And this is true all over the world. Even in the poorest countries, shoes are available everywhere and at rock bottom prices. One of the great miseries of living in the third world used to be the aches and pains associated with poor quality footwear (if you could find it at all). But no more. American capitalist “excess” that led entrepreneurs to pay workers in China and Indonesia to make shoes for American consumers has yielded surpluses that spread affordable shoes to all corners of the globe.

Today a peasant in the fields of a Guatemalan village wears shoes that medieval lords would have traded for their own models made of wood and leather. Even bums who beg for a living in big cities, and want to do their best to look the part, have a hard time finding shoes that look appropriately worn and ragged. The trash bins are filled not with leather shoes taped and tied together but only mildly worn sneakers that a quick application of bleach can make look nearly new.

Shoes all over the world are all of extremely high quality as compared with previous times. Even in my youth, I can recall that “track shoes” were black with white stripes and had a thin little layer of rubber on the bottom that would allow you to feel every pebble beneath your feet. Today, a running shoe is a spectacular thing. With the proper fit, it goes on with a suction sound, hugs and holds your foot, seems to put jet propulsion at your back, and creates the illusion that you could run up a wall and across the ceiling—all this without creating a blister even on the first wearing. And for less than $40.

Now “quality” might not be the same as “long lasting,” of course, which is a feature that is dictated by consumer preference. A hand-made shoe of the 19th century might have lasted two generations but we no longer need or want our shoes to last that long—any more than we want our houses to have the enduring power of medieval churches. Mostly, people would rather buy new rather than apply new soles. Of course for those who do prefer shoes that live generations, those are available too.

▬▬▬

**The problem**.
Resume the piece on cheap, high-quality shoes after its final sentence, keeping its tone and subject.

▬▬▬

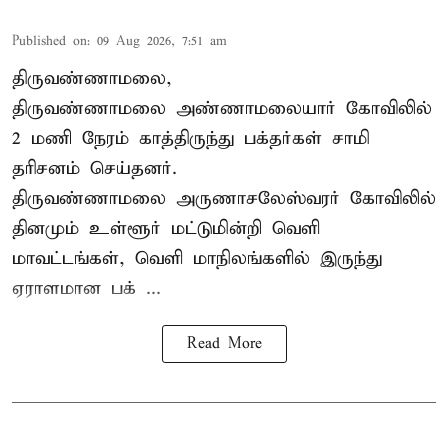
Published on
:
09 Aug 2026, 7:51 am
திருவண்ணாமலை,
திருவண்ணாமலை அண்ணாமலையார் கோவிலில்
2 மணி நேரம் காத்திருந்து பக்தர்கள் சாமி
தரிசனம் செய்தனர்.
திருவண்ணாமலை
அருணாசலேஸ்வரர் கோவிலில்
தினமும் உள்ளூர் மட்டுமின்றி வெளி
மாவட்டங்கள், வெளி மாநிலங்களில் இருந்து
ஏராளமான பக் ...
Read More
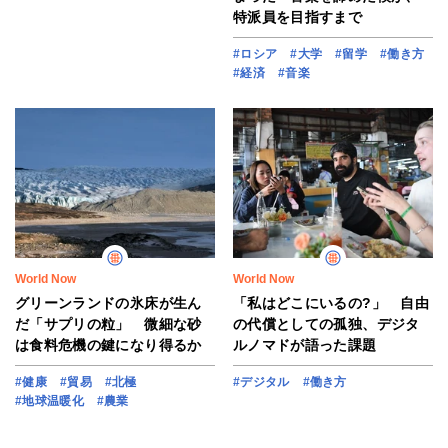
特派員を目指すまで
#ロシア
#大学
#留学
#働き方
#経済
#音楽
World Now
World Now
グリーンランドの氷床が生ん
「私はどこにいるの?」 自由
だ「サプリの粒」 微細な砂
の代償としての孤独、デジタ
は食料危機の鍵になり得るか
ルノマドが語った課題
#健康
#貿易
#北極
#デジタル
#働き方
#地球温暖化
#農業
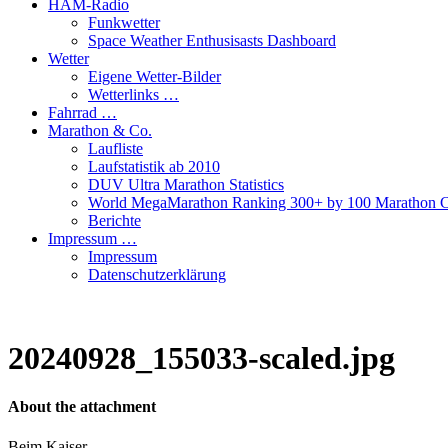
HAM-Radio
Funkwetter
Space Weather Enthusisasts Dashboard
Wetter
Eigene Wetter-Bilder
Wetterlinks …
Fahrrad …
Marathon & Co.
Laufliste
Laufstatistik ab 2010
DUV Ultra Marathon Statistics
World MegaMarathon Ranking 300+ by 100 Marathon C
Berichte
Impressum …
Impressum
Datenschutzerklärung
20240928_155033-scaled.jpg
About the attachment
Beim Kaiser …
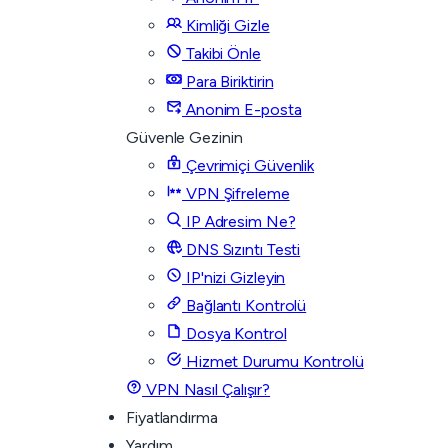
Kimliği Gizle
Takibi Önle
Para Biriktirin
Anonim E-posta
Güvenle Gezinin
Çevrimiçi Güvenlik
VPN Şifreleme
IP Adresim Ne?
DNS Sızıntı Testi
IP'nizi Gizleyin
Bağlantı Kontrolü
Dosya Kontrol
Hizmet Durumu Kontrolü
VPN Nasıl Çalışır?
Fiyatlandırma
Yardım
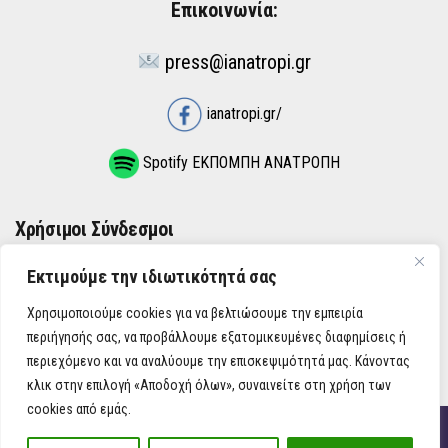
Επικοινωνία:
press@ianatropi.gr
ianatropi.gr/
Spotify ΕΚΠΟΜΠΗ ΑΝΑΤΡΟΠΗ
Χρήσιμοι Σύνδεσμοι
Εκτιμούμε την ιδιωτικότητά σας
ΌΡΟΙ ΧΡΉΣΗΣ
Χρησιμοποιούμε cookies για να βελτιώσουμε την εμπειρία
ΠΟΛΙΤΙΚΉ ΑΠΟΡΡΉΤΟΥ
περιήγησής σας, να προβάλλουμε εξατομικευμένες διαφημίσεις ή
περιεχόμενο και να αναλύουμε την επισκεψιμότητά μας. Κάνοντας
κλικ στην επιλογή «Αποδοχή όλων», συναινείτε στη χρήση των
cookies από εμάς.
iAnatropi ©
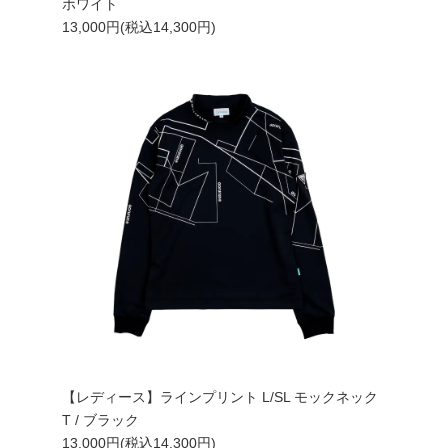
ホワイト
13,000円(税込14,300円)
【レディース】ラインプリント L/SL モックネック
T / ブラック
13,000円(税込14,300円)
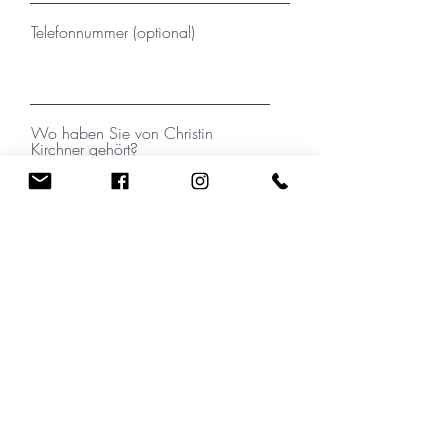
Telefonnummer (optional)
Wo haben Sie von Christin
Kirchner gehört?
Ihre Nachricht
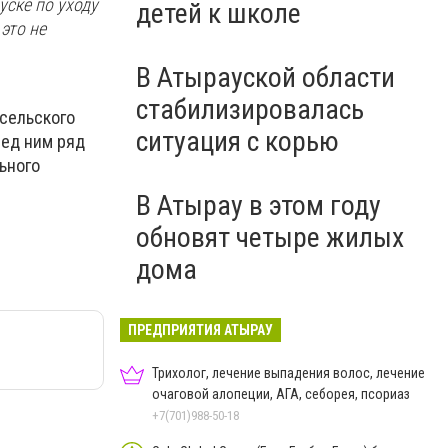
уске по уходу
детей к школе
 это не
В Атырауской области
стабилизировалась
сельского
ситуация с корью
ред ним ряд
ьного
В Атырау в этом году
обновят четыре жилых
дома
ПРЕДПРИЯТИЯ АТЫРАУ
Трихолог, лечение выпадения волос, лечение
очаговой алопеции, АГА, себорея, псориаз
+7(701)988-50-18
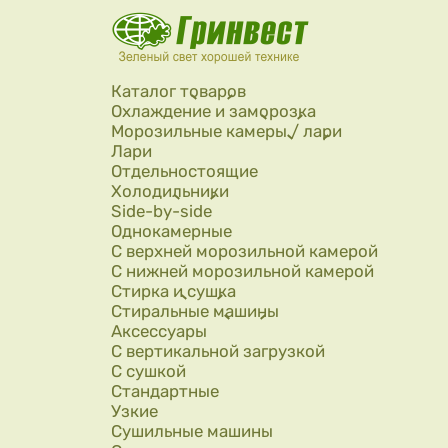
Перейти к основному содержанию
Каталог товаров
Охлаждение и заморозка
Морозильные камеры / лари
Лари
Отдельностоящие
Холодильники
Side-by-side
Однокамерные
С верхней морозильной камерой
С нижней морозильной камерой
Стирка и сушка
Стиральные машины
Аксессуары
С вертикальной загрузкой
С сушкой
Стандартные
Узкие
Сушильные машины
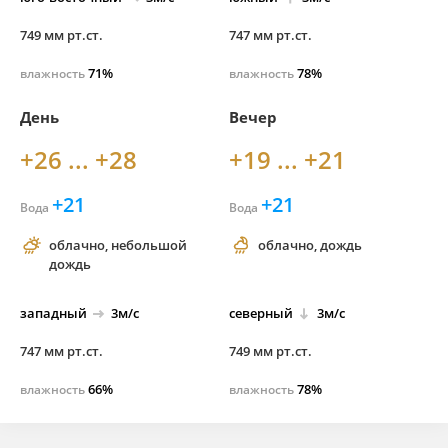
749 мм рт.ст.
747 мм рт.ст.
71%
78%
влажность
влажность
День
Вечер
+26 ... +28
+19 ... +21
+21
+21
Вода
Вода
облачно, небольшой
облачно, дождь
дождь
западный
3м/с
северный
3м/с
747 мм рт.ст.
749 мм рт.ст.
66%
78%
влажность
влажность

▬▬▬

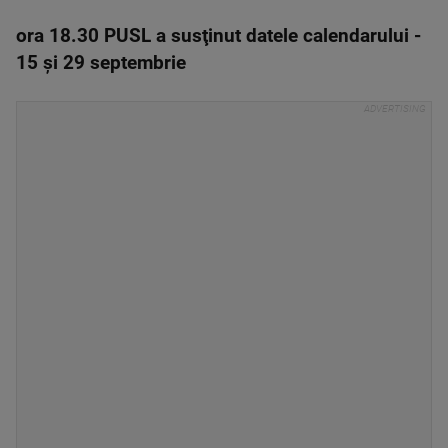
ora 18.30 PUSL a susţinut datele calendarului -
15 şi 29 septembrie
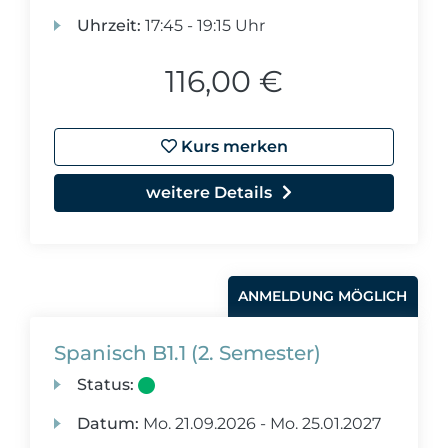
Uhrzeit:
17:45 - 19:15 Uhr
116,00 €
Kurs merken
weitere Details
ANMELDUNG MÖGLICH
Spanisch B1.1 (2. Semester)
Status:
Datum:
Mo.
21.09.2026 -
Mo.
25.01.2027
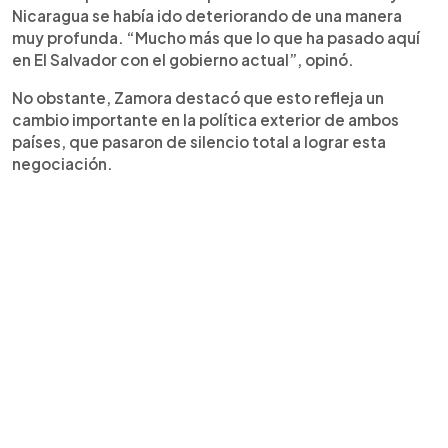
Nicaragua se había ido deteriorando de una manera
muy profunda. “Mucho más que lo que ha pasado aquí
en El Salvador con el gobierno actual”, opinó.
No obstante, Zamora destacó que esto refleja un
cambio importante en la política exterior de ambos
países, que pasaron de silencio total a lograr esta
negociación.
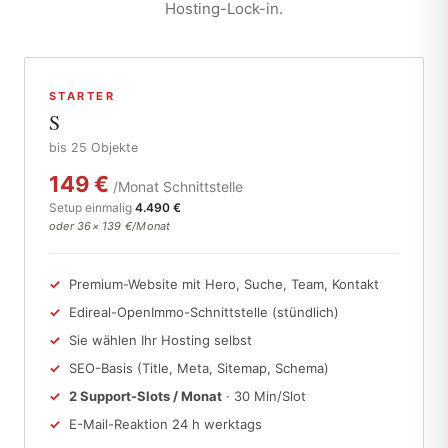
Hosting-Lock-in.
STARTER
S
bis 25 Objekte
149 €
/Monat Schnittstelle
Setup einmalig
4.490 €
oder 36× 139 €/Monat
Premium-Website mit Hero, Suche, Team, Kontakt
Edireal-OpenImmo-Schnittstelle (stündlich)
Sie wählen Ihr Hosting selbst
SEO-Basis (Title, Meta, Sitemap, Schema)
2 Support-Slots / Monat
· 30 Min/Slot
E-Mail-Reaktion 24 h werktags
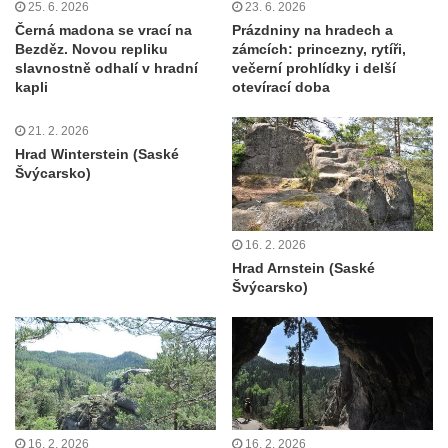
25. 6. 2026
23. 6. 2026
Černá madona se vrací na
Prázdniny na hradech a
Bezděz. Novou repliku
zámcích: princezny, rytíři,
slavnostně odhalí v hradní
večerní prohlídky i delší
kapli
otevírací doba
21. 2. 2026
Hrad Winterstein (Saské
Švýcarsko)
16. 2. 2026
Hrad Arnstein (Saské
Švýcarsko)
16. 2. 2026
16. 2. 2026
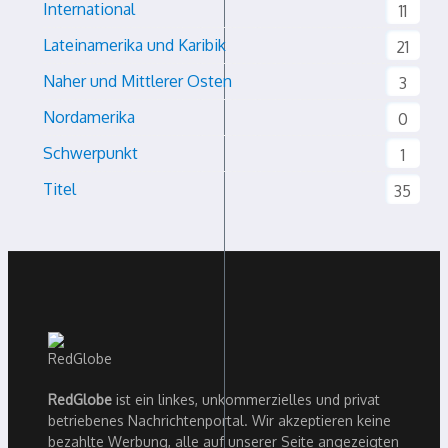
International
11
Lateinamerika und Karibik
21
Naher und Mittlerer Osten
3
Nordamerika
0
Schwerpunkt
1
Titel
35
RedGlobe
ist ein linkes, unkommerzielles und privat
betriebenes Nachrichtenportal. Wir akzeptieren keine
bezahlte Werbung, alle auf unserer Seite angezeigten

▬▬▬

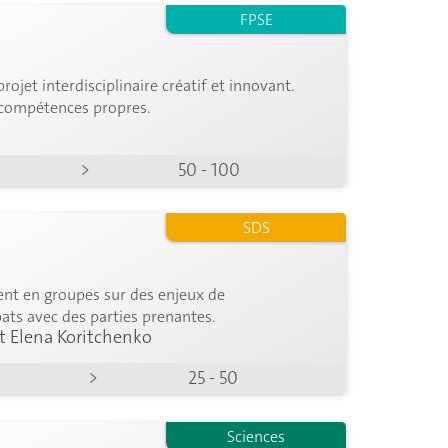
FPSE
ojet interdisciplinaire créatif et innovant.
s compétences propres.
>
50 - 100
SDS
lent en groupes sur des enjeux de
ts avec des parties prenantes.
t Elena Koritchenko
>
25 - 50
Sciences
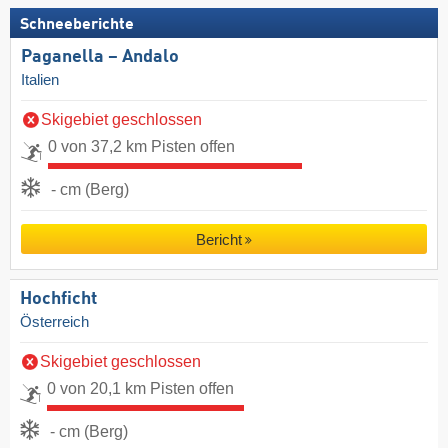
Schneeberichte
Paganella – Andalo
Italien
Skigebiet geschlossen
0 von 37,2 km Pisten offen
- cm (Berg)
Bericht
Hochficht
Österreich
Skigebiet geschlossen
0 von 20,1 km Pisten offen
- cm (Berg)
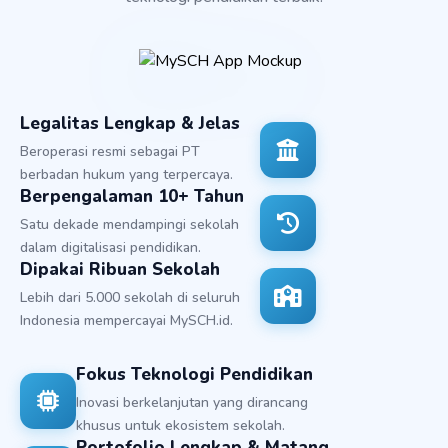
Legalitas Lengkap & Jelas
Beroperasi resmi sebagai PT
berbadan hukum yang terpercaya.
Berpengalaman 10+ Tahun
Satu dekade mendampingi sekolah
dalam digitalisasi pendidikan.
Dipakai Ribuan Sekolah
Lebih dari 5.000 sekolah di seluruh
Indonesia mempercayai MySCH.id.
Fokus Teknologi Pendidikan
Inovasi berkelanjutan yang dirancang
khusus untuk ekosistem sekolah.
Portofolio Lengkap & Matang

▬▬▬

**Solved problem**.
And yet this is all rather new to our time, and crucially important for health and well being.  Podiatrists tell us that the bones and tendons in the feet begin to weaken severely with age, especially past forty. Now consider that the average life expectancy didn’t pass the age of forty until 1850 (in the US). Throughout the whole of world history when shoes were so shabby and miserable, most people didn’t have to worry about weakened foot bones and tendons because they were dead long before this became a problem. But now that we are living twice as long as our great great grandparents, it becomes crucially important that we have shoes that treat our feet with loving attention.

How interesting, how marvelous, that the coordinating powers of the free market grant us comfortable, healthy, pain-reducing shoes in the very time when we are living long and longer and thereby require even more sophisticated ways of forestalling or otherwise dealing with bodily decay. It is conventional to credit medicines and hospitals for long lives but we should also give due regard to such conventional consumer products as shoes that make life past the age of 40 worth living at all. When we go the way of all flesh, we should request not to be buried with boots but with Rockports.

The great irony of living in the age of entrepreneurship is that we no longer have to put thought into life’s necessities such as the production and acquisition of shoes. It has made a problem that has vexed all people in all times obsolete, and so much so that to even write about the topic is considered frivolous and obsessive. There are even whole interest groups calling for shoes to be less plentiful and more expensive. In a world without markets, such as these people seek, many things would be missed, but I’m guessing that footwear would be at the top of the list.